Текст:
______
Представления Орловского о ядерной реакции сегодня устарели. Впрочем, относительно. Медленно горящий огненный шар плазмы не очень похож на грибовидное облако атомного взрыва, зато воспринимается как метафорическое изображение будущей, тоже «медленной», управляемой термоядерной реакции. У Орловского можно найти и ее схему, в грубом, разумеется, приближении: комок плазмы удерживает электромагнитное поле.
Атомы взбунтовались по преступной неосторожности германского ученого-националиста, спешившего вложить в руки «побежденной родины» страшное оружие реванша. В его экспериментальной установке возникла незамеченная искорка. Вырвавшись на волю, она стала втягивать окружающее вещество в реакцию распада. (Много лет спустя американские физики, готовя в Аламогордо первый атомный взрыв, не были вначале уверены, что не может случиться нечто подобное). Безостановочно растущий огненный шар стал жадно пожирать атмосферу. Страшная угроза нависла над человечеством.
______
Исходные материалы:
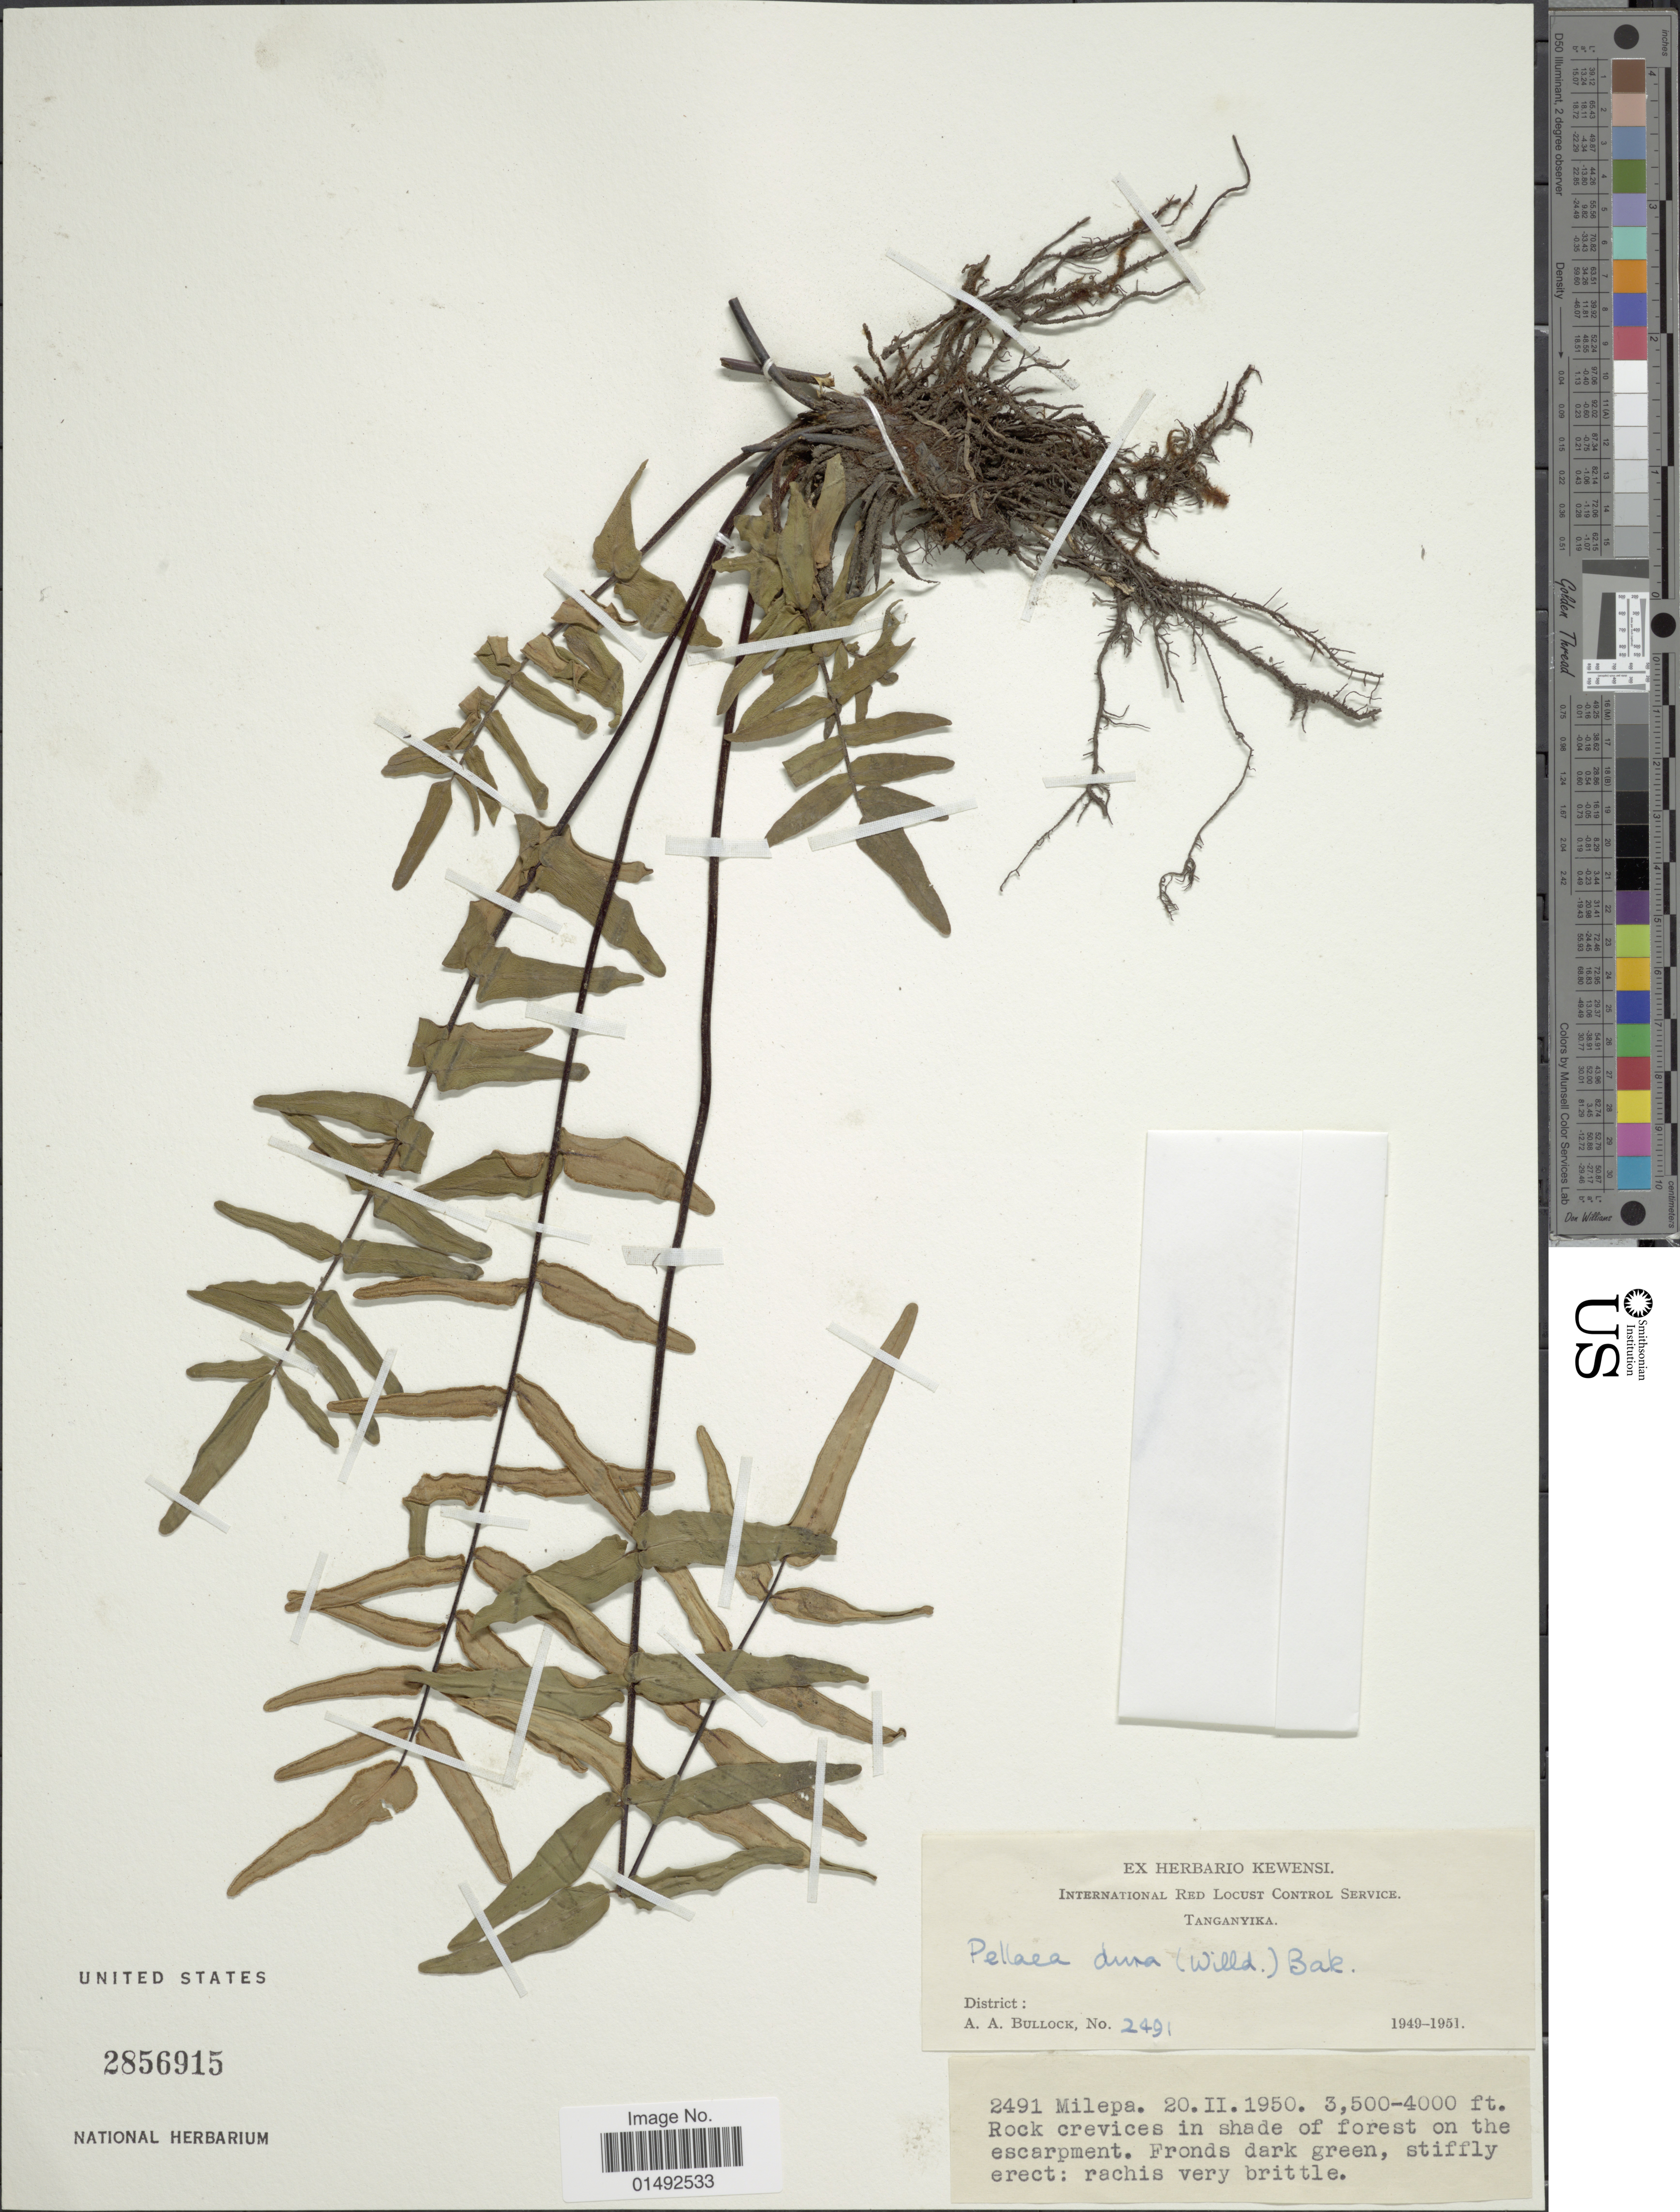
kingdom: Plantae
______
Задания для выполнения:
[A] Что, согласно тексту о представлениях Орловского, удерживает комок плазмы в схеме управляемой термоядерной реакции?
[B] Выпишите по отдельности все предложения первого абзаца текста о представлениях Орловского.
[C] Обновите часть текста о представлениях Орловского между словами «Представления Орловского о» и «удерживает электромагнитное поле.» включительно, заменив «плазмы» на «раскаленного газа».

Ответы к упражнению:
[A] Электромагнитное поле.

[B]
1. Представления Орловского о ядерной реакции сегодня устарели.
2. Впрочем, относительно.
3. Медленно горящий огненный шар плазмы не очень похож на грибовидное облако атомного взрыва, зато воспринимается как метафорическое изображение будущей, тоже «медленной», управляемой термоядерной реакции.
4. У Орловского можно найти и ее схему, в грубом, разумеется, приближении: комок плазмы удерживает электромагнитное поле.

[C]
Представления Орловского о ядерной реакции сегодня устарели. Впрочем, относительно. Медленно горящий огненный шар раскаленного газа не очень похож на грибовидное облако атомного взрыва, зато воспринимается как метафорическое изображение будущей, тоже «медленной», управляемой термоядерной реакции. У Орловского можно найти и ее схему, в грубом, разумеется, приближении: комок раскаленного газа удерживает электромагнитное поле.